You do not need to specify the recognition algorithm explicitly when using PPStructure because it’s already integrated into the model. However, you can specify or tweak the recognition model and detection models in PaddleOCR settings if you want to customize the OCR system further.  

Summary:  
The internal recognition algorithm used **when rec=True is typically PaddleOCR's OCR model, which may include CRNN or SVTR-LCNet depending on the task.**  
You don’t need to manually specify the recognition model, as PPStructure handles this internally when you enable rec=True.  

**Example:**

```python
from paddleocr import PPStructure, draw_structure_result, save_structure_res
import cv2
import os

# Set PPStructure for table detection with CPU
table_engine = PPStructure(
    use_gpu=False,  # Use CPU
    layout=True,    # Enable layout analysis
    table=True,     # Enable table detection
    rec=True,       # Enable text recognition
    formula=False   # Disable formula recognition
)

# Provide the path to your image
img_path = "/content/food-bill_10.png"
img = cv2.imread(img_path)  # Read image using OpenCV

# Process the image using PPStructure
result = table_engine(img)  # Correct way to pass image

# Print structured OCR results
for line in result:
    print(line)

# Save or visualize results if needed
save_structure_res(result, "/content/output", os.path.basename(img_path))
```


| Feature            | PaddleOCR                         | PP-Structure                        |
|--------------------|---------------------------------|-----------------------------------|
| **Purpose**       | Focuses on text detection and recognition in images. | Aims at document analysis, including layout detection, table recognition, and key information extraction. |
| **Main Components** | - Text detection (DB, EAST, etc.)<br>- Text recognition (CRNN, SVTR, etc.)<br>- Text direction classification | - Layout analysis (detecting text, tables, images, etc.)<br>- Table recognition (detecting and parsing table structures)<br>- Key information extraction (KIE) |
| **Input Type**    | Single images containing text | Documents, scanned pages, forms, tables, and receipts |
| **Output**        | Recognized text with bounding boxes | Structured document data (JSON/XML format with text, tables, and layout info) |
| **Use Cases**     | OCR applications like license plate recognition, scene text recognition, and handwritten text detection | Document digitization, invoice processing, form extraction, and table structure recognition |
| **Dependencies**  | Uses PaddlePaddle deep learning framework | Built on top of PaddleOCR with additional modules for document layout analysis |
| **Pretrained Models** | Offers text detection and recognition models | Includes models for layout parsing, table structure recognition, and key-value extraction |
| **Customization** | Supports fine-tuning OCR models | Supports fine-tuning for document structure analysis |
| **Example Output** | `"Detected Text: 'Invoice 1234'"` | `{ "layout": "table", "text": { "header": "Invoice", "row1": ["1234", "Item A", "$10"] } }` |


Output structure:

1. 'type': 'text'  
This indicates that the detected structure is a text block.
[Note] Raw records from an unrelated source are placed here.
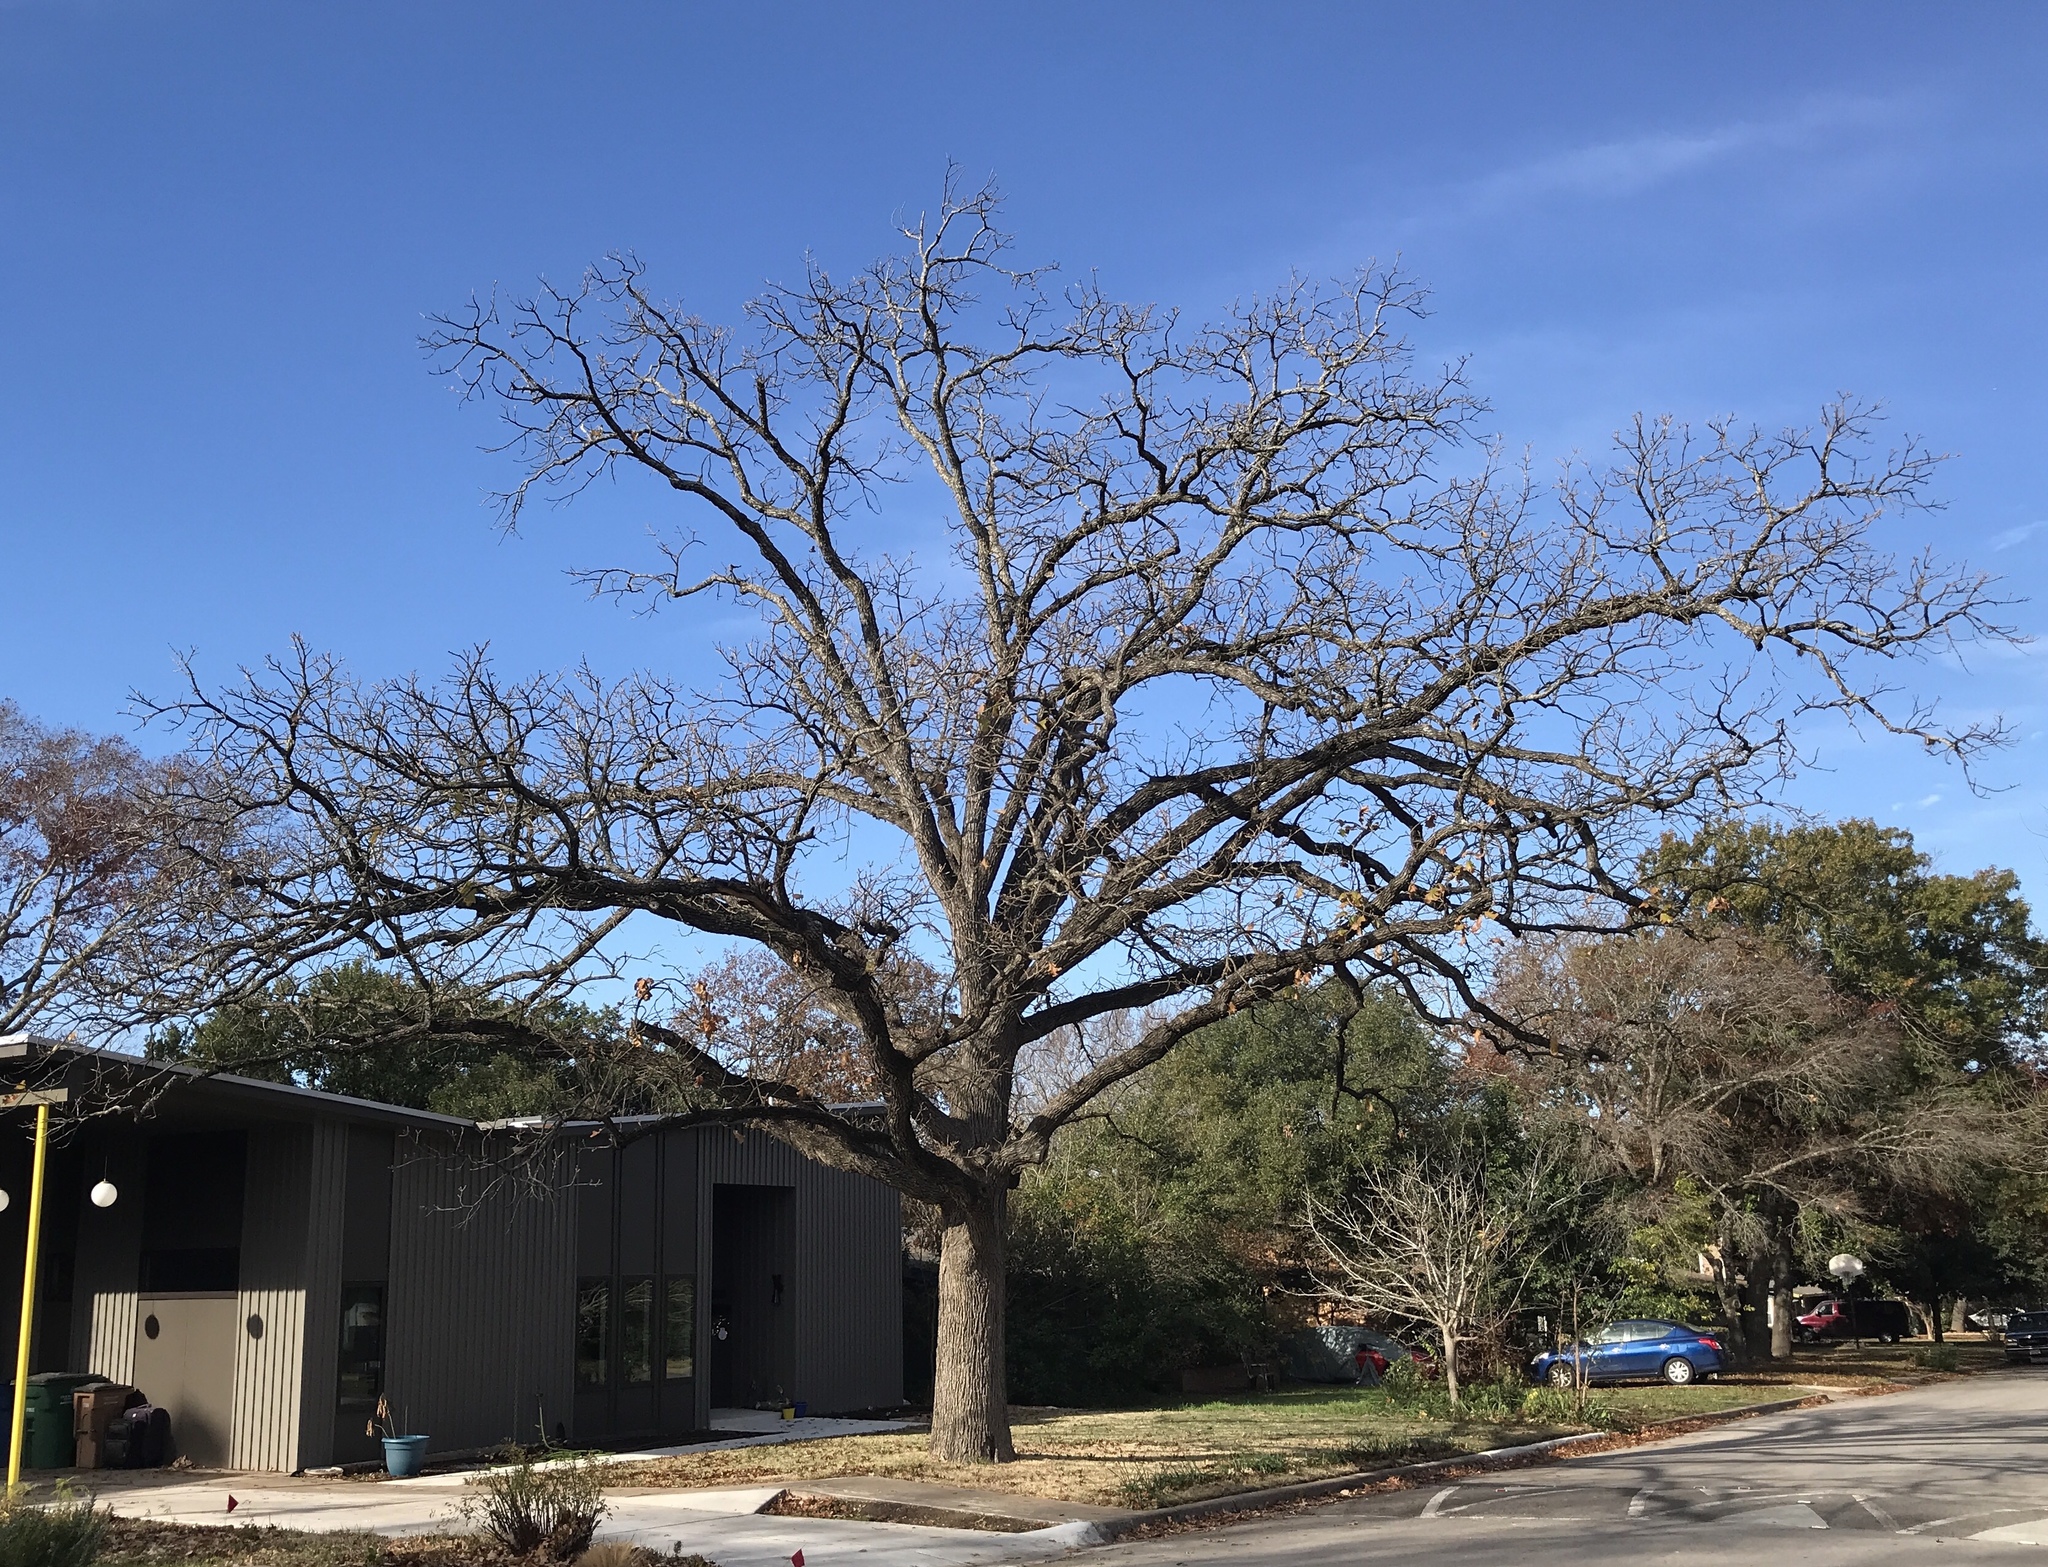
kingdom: Plantae
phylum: Tracheophyta
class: Magnoliopsida
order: Fagales
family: Fagaceae
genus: Quercus
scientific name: Quercus macrocarpa
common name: Bur oak
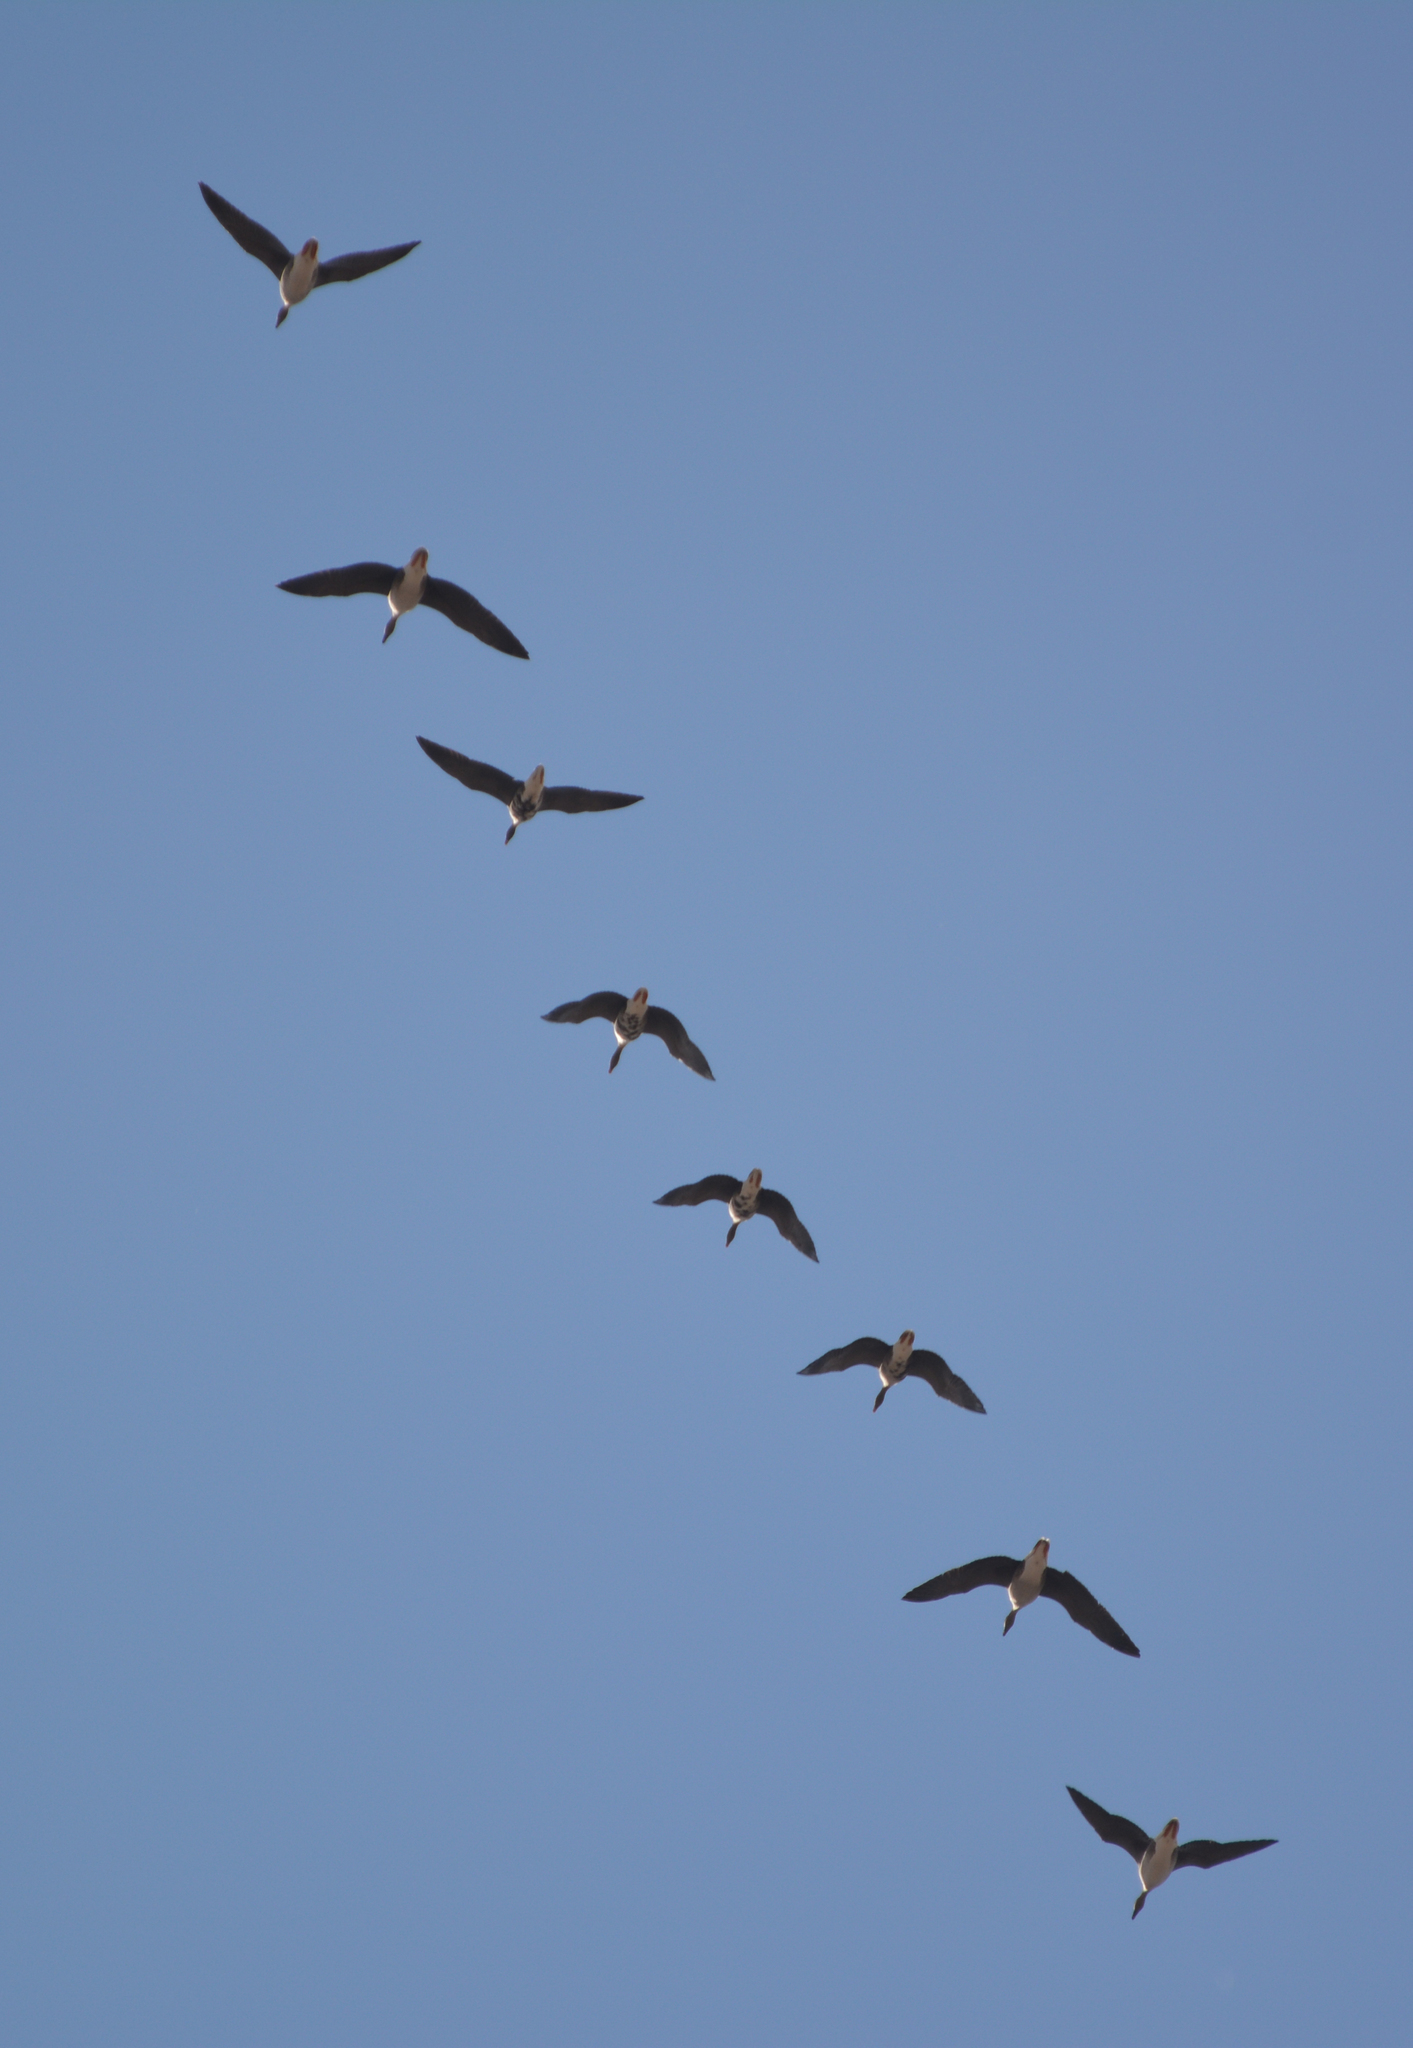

It could be part of a table, a standalone piece of text, or other textual content within the image.  
2. 'bbox': [417, 114, 578, 220]  
'bbox' stands for bounding box, and it describes the position of the detected text in the image.  
The four numbers are:  
**[417, 114]: The top-left** corner of the bounding box (x, y coordinates).  
**[578, 220]: The bottom-right** corner of the bounding box (x, y coordinates).  
These values are pixel coordinates, meaning the detected text starts at (417, 114) and ends at (578, 220) in the image.  

3. 'img': array([...])  
The 'img' key contains a cropped image of the detected text or structure within the bounding box.  
The array([...]) represents the pixel values of the region within the bounding box, essentially a small part of the original image containing just the text.  
In this case, the pixel values are in the range of RGB values (e.g., [255, 255, 255] representing white pixels, etc.).  
Summary:  
Bounding Box ('bbox'): Describes the area of the image where the text or structure is located, using the top-left and bottom-right pixel coordinates.  
Image ('img'): Contains the cropped image of the detected structure (in this case, text), so you could extract and process it further if necessary.